▸ Given text
Note: some ANZ mobile bankers are actually ANZ franchisees. CBA mortgage Innovators are self employed CBA bankers.
If you read any industry mags (broker news / the advisor etc) there are a lot of brokers complaining that broker deals are not getting the same treatment as direct deals. These guys get paid like brokers but work within the banks – they can approve deals on the spot and their deals are prioritized when processed.
If I was in your shoes I’d speak to a broker, mortgage innovator and ANZ franchisee – avoid branch staff and mobile lenders (bank staff).
Banker
Banks generally work off a net surplus figure.
E.g. “Wages, 80% of gross rental, other income” less ” tax, living allowance, existing and new debts”…
If you have $1 surplus your are pretty much OK.
80% of rental income is based on the gross weekly or monthly rent. The 20% allows for agents fees, repairs, rates and maintenance etc. Repayments are usually based on rates above the current market to ensure you can afford a few rate rises.
most majors will also take into consideration tax benefits re deductable interest via reduction to the tax in the income calculation.
You need to run your figures through a few bank calculators.
Banker
With all banks your are required to disclose debts you have in your name or have guaranteed. Even if directors guarantee.

▸ Dataset extract
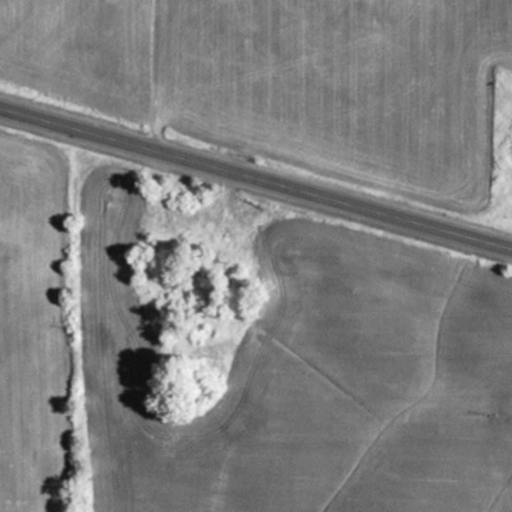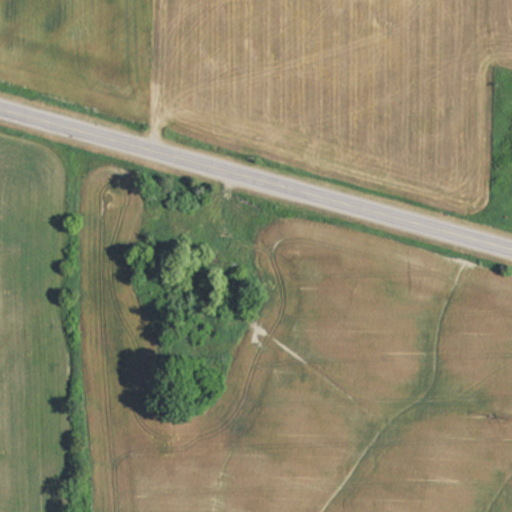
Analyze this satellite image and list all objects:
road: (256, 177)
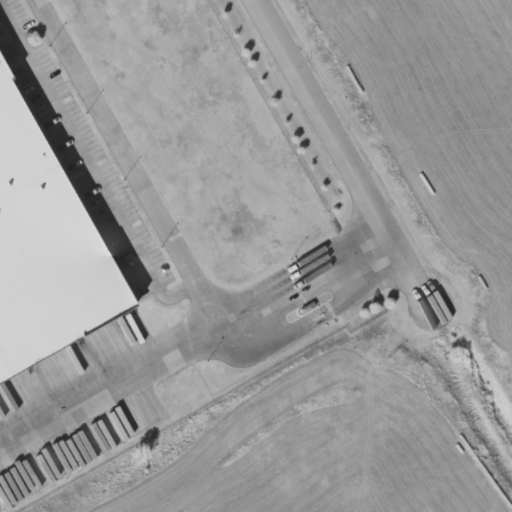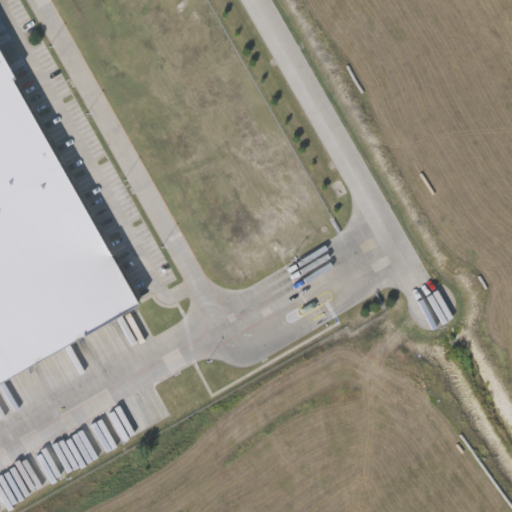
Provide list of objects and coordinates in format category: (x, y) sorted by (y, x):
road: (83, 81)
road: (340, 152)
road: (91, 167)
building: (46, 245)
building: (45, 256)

▸ Task list
(a) Reproduce the passage of the mortgage lending text above, starting at "Note: some ANZ" and ending at "prioritized when processed.".
(b) Carry on the mortgage lending text above from the point where it stops.

▸ Results in order
(a)
Note: some ANZ mobile bankers are actually ANZ franchisees. CBA mortgage Innovators are self employed CBA bankers.
If you read any industry mags (broker news / the advisor etc) there are a lot of brokers complaining that broker deals are not getting the same treatment as direct deals. These guys get paid like brokers but work within the banks – they can approve deals on the spot and their deals are prioritized when processed.

(b)
If you present a property well and spend money on marketing you can get a better price when you sell. If not a forced sale you also have time to wait for a good offer. Mortgage purpose valuations generally work on the bases of vacant possession – e.g. Empty house without too much emphasis on new paint, good presentation etc.
Banks also require a minimum amount of comparible sales e.g. If your property is a bit different and / or above the rest of the market the valuer will take a conservitive approach if nothing comparible has recently sold.
Real estate agents are often more optimistic. Valiers can be more optimistic if not valuing for mortgage purposes.
I guess think if you were lending your money. Would you want to take a security position based on a conservitive or optimistic valuation?
Banker
So Andy, are you saying you buy student apartments cheap on the secondary market rather than new?
It kinda confirms why not to buy them from a seminar / one stop shop property investors club type outfit. I’ve seen them sell up to 40% under original purchase price. I guess from your point of view they could be a good investment.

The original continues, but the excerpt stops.